Design files in plain text
========
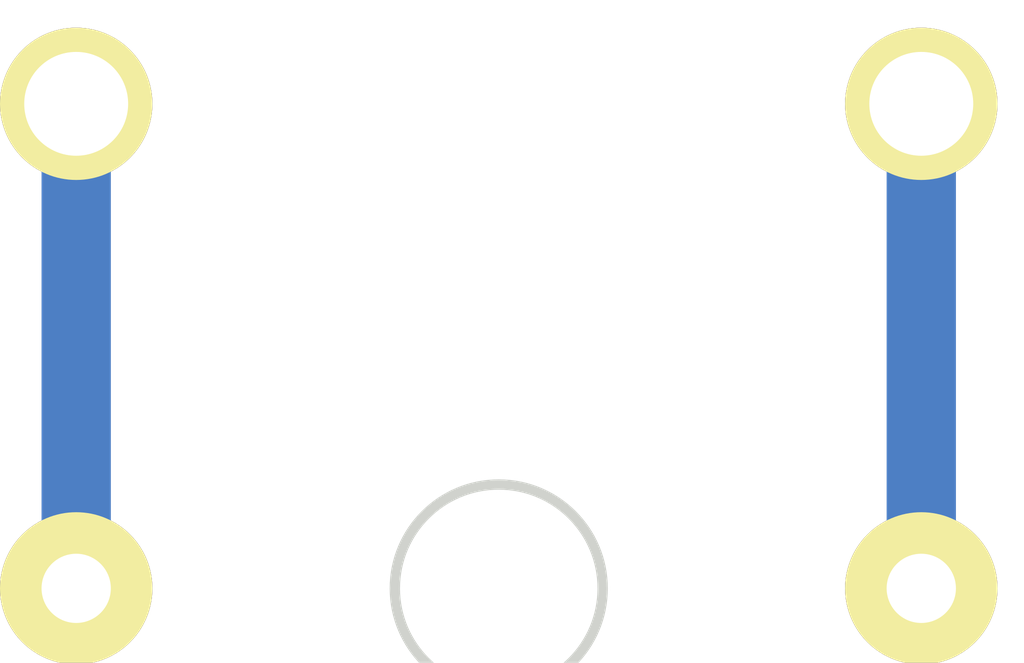
<source format=kicad_pcb>
(kicad_pcb (version 4) (host pcbnew 4.0.1-stable)

  (general
    (links 0)
    (no_connects 0)
    (area 199.924999 133.971 231.171002 158.575001)
    (thickness 1.6)
    (drawings 17)
    (tracks 2)
    (zones 0)
    (modules 4)
    (nets 1)
  )

  (page A3)
  (layers
    (0 F.Cu signal)
    (31 B.Cu signal hide)
    (32 B.Adhes user hide)
    (33 F.Adhes user hide)
    (34 B.Paste user hide)
    (35 F.Paste user hide)
    (36 B.SilkS user hide)
    (37 F.SilkS user hide)
    (38 B.Mask user hide)
    (39 F.Mask user hide)
    (40 Dwgs.User user hide)
    (41 Cmts.User user hide)
    (42 Eco1.User user hide)
    (43 Eco2.User user hide)
    (44 Edge.Cuts user hide)
  )

  (setup
    (last_trace_width 0.254)
    (user_trace_width 1)
    (user_trace_width 2.5)
    (trace_clearance 0.254)
    (zone_clearance 0.508)
    (zone_45_only no)
    (trace_min 0.254)
    (segment_width 0.2)
    (edge_width 0.15)
    (via_size 0.889)
    (via_drill 0.635)
    (via_min_size 0.889)
    (via_min_drill 0.508)
    (uvia_size 0.508)
    (uvia_drill 0.127)
    (uvias_allowed no)
    (uvia_min_size 0.508)
    (uvia_min_drill 0.127)
    (pcb_text_width 0.3)
    (pcb_text_size 1.5 1.5)
    (mod_edge_width 0.15)
    (mod_text_size 1.5 1.5)
    (mod_text_width 0.15)
    (pad_size 2.2 2.2)
    (pad_drill 1)
    (pad_to_mask_clearance 0.2)
    (aux_axis_origin 0 0)
    (visible_elements 7FFFFFFF)
    (pcbplotparams
      (layerselection 0x010f0_80000001)
      (usegerberextensions true)
      (excludeedgelayer true)
      (linewidth 0.100000)
      (plotframeref false)
      (viasonmask false)
      (mode 1)
      (useauxorigin true)
      (hpglpennumber 1)
      (hpglpenspeed 20)
      (hpglpendiameter 15)
      (hpglpenoverlay 2)
      (psnegative false)
      (psa4output false)
      (plotreference false)
      (plotvalue false)
      (plotinvisibletext false)
      (padsonsilk false)
      (subtractmaskfromsilk false)
      (outputformat 1)
      (mirror false)
      (drillshape 0)
      (scaleselection 1)
      (outputdirectory 151221BatteryBoard_v1_03/))
  )

  (net 0 "")

  (net_class Default "これは標準のネット クラスです。"
    (clearance 0.254)
    (trace_width 0.254)
    (via_dia 0.889)
    (via_drill 0.635)
    (uvia_dia 0.508)
    (uvia_drill 0.127)
  )

  (module Pin_Headers:Pin_Header_Straight_1x01 (layer F.Cu) (tedit 5678508D) (tstamp 56785073)
    (at 217.35 147.25)
    (descr "Through hole pin header")
    (tags "pin header")
    (fp_text reference "" (at 0 -5.1) (layer F.SilkS)
      (effects (font (size 1 1) (thickness 0.15)))
    )
    (fp_text value "" (at 1.75 -3.3) (layer F.Fab)
      (effects (font (size 1 1) (thickness 0.15)))
    )
    (pad 1 thru_hole circle (at -1.25 1.25) (size 2.2 2.2) (drill 1) (layers *.Cu *.Mask F.SilkS))
    (model Pin_Headers.3dshapes/Pin_Header_Straight_1x01.wrl
      (at (xyz 0 0 0))
      (scale (xyz 1 1 1))
      (rotate (xyz 0 0 90))
    )
  )

  (module Pin_Headers:Pin_Header_Straight_1x01 (layer F.Cu) (tedit 56785086) (tstamp 56785066)
    (at 205.15 147.25)
    (descr "Through hole pin header")
    (tags "pin header")
    (fp_text reference "" (at 0 -5.1) (layer F.SilkS)
      (effects (font (size 1 1) (thickness 0.15)))
    )
    (fp_text value "" (at 1.75 -3.3) (layer F.Fab)
      (effects (font (size 1 1) (thickness 0.15)))
    )
    (pad 1 thru_hole circle (at -1.25 1.25) (size 2.2 2.2) (drill 1) (layers *.Cu *.Mask F.SilkS))
    (model Pin_Headers.3dshapes/Pin_Header_Straight_1x01.wrl
      (at (xyz 0 0 0))
      (scale (xyz 1 1 1))
      (rotate (xyz 0 0 90))
    )
  )

  (module Pin_Headers:Pin_Header_Straight_1x01 (layer F.Cu) (tedit 56785486) (tstamp 56785051)
    (at 217.35 140.25)
    (descr "Through hole pin header")
    (tags "pin header")
    (fp_text reference "" (at 0 -5.1) (layer F.SilkS)
      (effects (font (size 1 1) (thickness 0.15)))
    )
    (fp_text value "" (at 1.75 -3.3) (layer F.Fab)
      (effects (font (size 1 1) (thickness 0.15)))
    )
    (pad 1 thru_hole circle (at -1.25 1.25) (size 2.2 2.2) (drill 1.5) (layers *.Cu *.Mask F.SilkS))
    (model Pin_Headers.3dshapes/Pin_Header_Straight_1x01.wrl
      (at (xyz 0 0 0))
      (scale (xyz 1 1 1))
      (rotate (xyz 0 0 90))
    )
  )

  (module Pin_Headers:Pin_Header_Straight_1x01 (layer F.Cu) (tedit 56785455) (tstamp 56784F9F)
    (at 205.15 140.25)
    (descr "Through hole pin header")
    (tags "pin header")
    (fp_text reference "" (at 0 -5.1) (layer F.SilkS)
      (effects (font (size 1 1) (thickness 0.15)))
    )
    (fp_text value "" (at 1.75 -3.3) (layer F.Fab)
      (effects (font (size 1 1) (thickness 0.15)))
    )
    (pad 1 thru_hole circle (at -1.25 1.25) (size 2.2 2.2) (drill 1.5) (layers *.Cu *.Mask F.SilkS))
    (model Pin_Headers.3dshapes/Pin_Header_Straight_1x01.wrl
      (at (xyz 0 0 0))
      (scale (xyz 1 1 1))
      (rotate (xyz 0 0 90))
    )
  )

  (gr_text exiii (at 215.7 155.8) (layer F.Mask)
    (effects (font (size 1.5 1.5) (thickness 0.3)))
  )
  (gr_text - (at 216.1 151.4) (layer F.Mask)
    (effects (font (size 1.5 1.5) (thickness 0.3)))
  )
  (gr_text + (at 203.9 151.4) (layer F.Mask)
    (effects (font (size 1.5 1.5) (thickness 0.3)))
  )
  (gr_circle (center 209.9945 148.5011) (end 210.9945 148.5011) (layer Eco2.User) (width 0.1))
  (gr_circle (center 203.8945 148.5011) (end 204.3945 148.5011) (layer Eco2.User) (width 0.1))
  (gr_circle (center 216.0945 148.5011) (end 216.5945 148.5011) (layer Eco2.User) (width 0.1))
  (gr_circle (center 203.8945 141.5011) (end 204.6445 141.5011) (layer Eco2.User) (width 0.1))
  (gr_circle (center 216.0945 141.5011) (end 216.8445 141.5011) (layer Eco2.User) (width 0.1))
  (gr_line (start 199.9945 138.5011) (end 199.9945 158.5011) (layer Eco2.User) (width 0.1))
  (gr_line (start 219.9945 138.5011) (end 199.9945 138.5011) (layer Eco2.User) (width 0.1))
  (gr_line (start 219.9945 158.5011) (end 219.9945 138.5011) (layer Eco2.User) (width 0.1))
  (gr_line (start 199.9945 158.5011) (end 219.9945 158.5011) (layer Eco2.User) (width 0.1))
  (gr_circle (center 210 148.5) (end 210 147) (layer Edge.Cuts) (width 0.15))
  (gr_line (start 220 138.5) (end 200 138.5) (angle 90) (layer Edge.Cuts) (width 0.15))
  (gr_line (start 220 158.5) (end 220 138.5) (angle 90) (layer Edge.Cuts) (width 0.15))
  (gr_line (start 200 158.5) (end 220 158.5) (angle 90) (layer Edge.Cuts) (width 0.15))
  (gr_line (start 200 138.5) (end 200 158.5) (angle 90) (layer Edge.Cuts) (width 0.15))

  (segment (start 216.1 141.5) (end 216.1 148.5) (width 1) (layer B.Cu) (net 0))
  (segment (start 203.9 141.5) (end 203.9 148.5) (width 1) (layer B.Cu) (net 0))

)

</source>
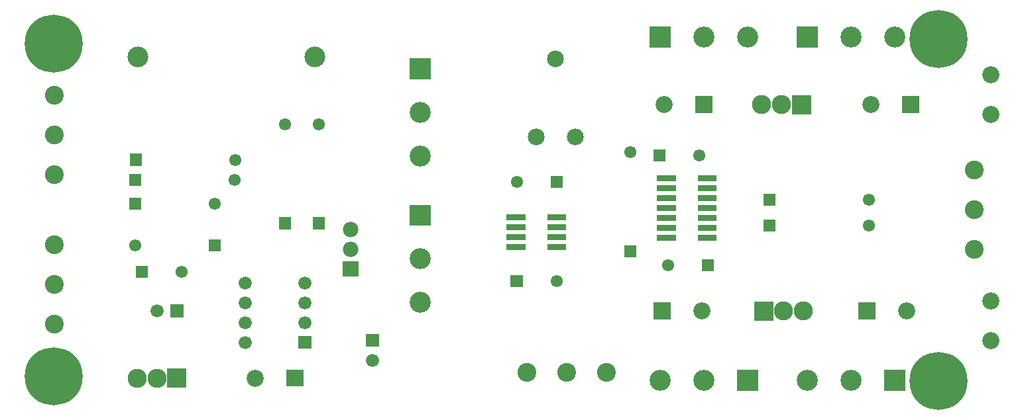
<source format=gbr>
G04 start of page 6 for group -4063 idx -4063 *
G04 Title: (unknown), componentmask *
G04 Creator: pcb 1.99z *
G04 CreationDate: Fri 07 Mar 2014 08:36:24 PM GMT UTC *
G04 For: jpuls *
G04 Format: Gerber/RS-274X *
G04 PCB-Dimensions (mil): 5000.00 2020.00 *
G04 PCB-Coordinate-Origin: lower left *
%MOIN*%
%FSLAX25Y25*%
%LNTOPMASK*%
%ADD82R,0.0300X0.0300*%
%ADD81C,0.2920*%
%ADD80C,0.0847*%
%ADD79C,0.0780*%
%ADD78C,0.0660*%
%ADD77C,0.0960*%
%ADD76C,0.0860*%
%ADD75C,0.0610*%
%ADD74C,0.1060*%
%ADD73C,0.0001*%
%ADD72C,0.1044*%
%ADD71C,0.0946*%
G54D71*X17900Y158400D03*
Y138400D03*
Y118400D03*
X17914Y83061D03*
Y63061D03*
Y43061D03*
G54D72*X60000Y178000D03*
X148976D03*
G54D73*G36*
X196700Y177100D02*Y166500D01*
X207300D01*
Y177100D01*
X196700D01*
G37*
G54D74*X202000Y149900D03*
G54D75*X58723Y82764D03*
G54D73*G36*
X55673Y118814D02*Y112714D01*
X61773D01*
Y118814D01*
X55673D01*
G37*
G36*
Y106814D02*Y100714D01*
X61773D01*
Y106814D01*
X55673D01*
G37*
G54D75*X98723Y103764D03*
X108723Y115764D03*
G54D73*G36*
X55950Y129050D02*Y122950D01*
X62050D01*
Y129050D01*
X55950D01*
G37*
G54D75*X109000Y126000D03*
G54D74*X202000Y128000D03*
G54D73*G36*
X130950Y97050D02*Y90950D01*
X137050D01*
Y97050D01*
X130950D01*
G37*
G54D75*X134000Y144000D03*
G54D73*G36*
X147950Y97050D02*Y90950D01*
X154050D01*
Y97050D01*
X147950D01*
G37*
G54D75*X151000Y144000D03*
G54D73*G36*
X74700Y20800D02*Y11200D01*
X84300D01*
Y20800D01*
X74700D01*
G37*
G54D76*X119000Y16000D03*
G54D77*X69500D03*
X59500D03*
G54D73*G36*
X58939Y72547D02*Y66447D01*
X65039D01*
Y72547D01*
X58939D01*
G37*
G54D75*X81989Y69497D03*
G54D73*G36*
X95673Y85814D02*Y79714D01*
X101773D01*
Y85814D01*
X95673D01*
G37*
G54D78*X114000Y64000D03*
G54D73*G36*
X76423Y53064D02*Y46464D01*
X83023D01*
Y53064D01*
X76423D01*
G37*
G54D78*X69723Y49764D03*
G54D73*G36*
X134700Y20300D02*Y11700D01*
X143300D01*
Y20300D01*
X134700D01*
G37*
G36*
X140700Y37300D02*Y30700D01*
X147300D01*
Y37300D01*
X140700D01*
G37*
G54D78*X144000Y44000D03*
Y54000D03*
Y64000D03*
X114000Y54000D03*
Y44000D03*
Y34000D03*
G54D73*G36*
X174700Y38300D02*Y31700D01*
X181300D01*
Y38300D01*
X174700D01*
G37*
G54D78*X178000Y25000D03*
G54D73*G36*
X163100Y74900D02*Y67100D01*
X170900D01*
Y74900D01*
X163100D01*
G37*
G54D79*X167000Y81000D03*
Y91000D03*
G54D73*G36*
X196700Y103300D02*Y92700D01*
X207300D01*
Y103300D01*
X196700D01*
G37*
G54D74*X202000Y76100D03*
Y54200D03*
G54D71*X255723Y18764D03*
X275723D03*
X295723D03*
G54D74*X322723Y14764D03*
G54D73*G36*
X369923Y54564D02*Y44964D01*
X379523D01*
Y54564D01*
X369923D01*
G37*
G36*
X319423Y54064D02*Y45464D01*
X328023D01*
Y54064D01*
X319423D01*
G37*
G54D76*X343723Y49764D03*
G54D73*G36*
X361223Y20064D02*Y9464D01*
X371823D01*
Y20064D01*
X361223D01*
G37*
G54D74*X344623Y14764D03*
G54D73*G36*
X435223Y20064D02*Y9464D01*
X445823D01*
Y20064D01*
X435223D01*
G37*
G54D74*X418623Y14764D03*
X396723D03*
G54D77*X384723Y49764D03*
G54D73*G36*
X343673Y75814D02*Y69714D01*
X349773D01*
Y75814D01*
X343673D01*
G37*
G54D75*X326723Y72764D03*
G54D76*X489000Y35000D03*
Y55000D03*
G54D77*X394723Y49764D03*
G54D73*G36*
X422423Y54064D02*Y45464D01*
X431023D01*
Y54064D01*
X422423D01*
G37*
G36*
X374673Y95814D02*Y89714D01*
X380773D01*
Y95814D01*
X374673D01*
G37*
G54D76*X428723Y153764D03*
G54D73*G36*
X388923Y158564D02*Y148964D01*
X398523D01*
Y158564D01*
X388923D01*
G37*
G54D77*X383723Y153764D03*
X373723D03*
G54D75*X427723Y105764D03*
G54D71*X480723Y120764D03*
G54D73*G36*
X444423Y158064D02*Y149464D01*
X453023D01*
Y158064D01*
X444423D01*
G37*
G54D74*X344623Y187764D03*
X366523D03*
G54D73*G36*
X391423Y193064D02*Y182464D01*
X402023D01*
Y193064D01*
X391423D01*
G37*
G54D74*X418623Y187764D03*
X440523D03*
G54D71*X480723Y80764D03*
Y100764D03*
G54D76*X446723Y49764D03*
G54D75*X427723Y92764D03*
G54D76*X489000Y149000D03*
Y169000D03*
X324723Y153764D03*
G54D73*G36*
X319173Y131214D02*Y125114D01*
X325273D01*
Y131214D01*
X319173D01*
G37*
G36*
X304673Y82814D02*Y76714D01*
X310773D01*
Y82814D01*
X304673D01*
G37*
G54D75*X307723Y129764D03*
G54D73*G36*
X317423Y193064D02*Y182464D01*
X328023D01*
Y193064D01*
X317423D01*
G37*
G36*
X374673Y108814D02*Y102714D01*
X380773D01*
Y108814D01*
X374673D01*
G37*
G36*
X267673Y117814D02*Y111714D01*
X273773D01*
Y117814D01*
X267673D01*
G37*
G54D75*X250723Y114764D03*
G54D73*G36*
X247438Y67883D02*Y61783D01*
X253538D01*
Y67883D01*
X247438D01*
G37*
G54D75*X270488Y64833D03*
G54D73*G36*
X340423Y158064D02*Y149464D01*
X349023D01*
Y158064D01*
X340423D01*
G37*
G54D75*X342223Y128164D03*
G54D80*X260157Y137630D03*
X279843D03*
X270000Y177000D03*
G54D81*X17500Y184500D03*
Y17000D03*
X462500Y14500D03*
Y187000D03*
G54D82*X322473Y101764D02*X328973D01*
X322473Y96764D02*X328973D01*
X322473Y91764D02*X328973D01*
X322473Y86764D02*X328973D01*
X322473Y116764D02*X328973D01*
X322473Y111764D02*X328973D01*
X322473Y106764D02*X328973D01*
X342973Y86764D02*X349473D01*
X246911Y87076D02*X253411D01*
X246911Y82076D02*X253411D01*
X267411D02*X273911D01*
X267411Y87076D02*X273911D01*
X342973Y91764D02*X349473D01*
X246911Y92076D02*X253411D01*
X267411D02*X273911D01*
X342973Y96764D02*X349473D01*
X246911Y97076D02*X253411D01*
X267411D02*X273911D01*
X342973Y101764D02*X349473D01*
X342973Y106764D02*X349473D01*
X342973Y111764D02*X349473D01*
X342973Y116764D02*X349473D01*
M02*

</source>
========
▶ Task objective
When a line in the entries above holds the word "Adhes", add it to the count, then state only the count.

▶ Output
2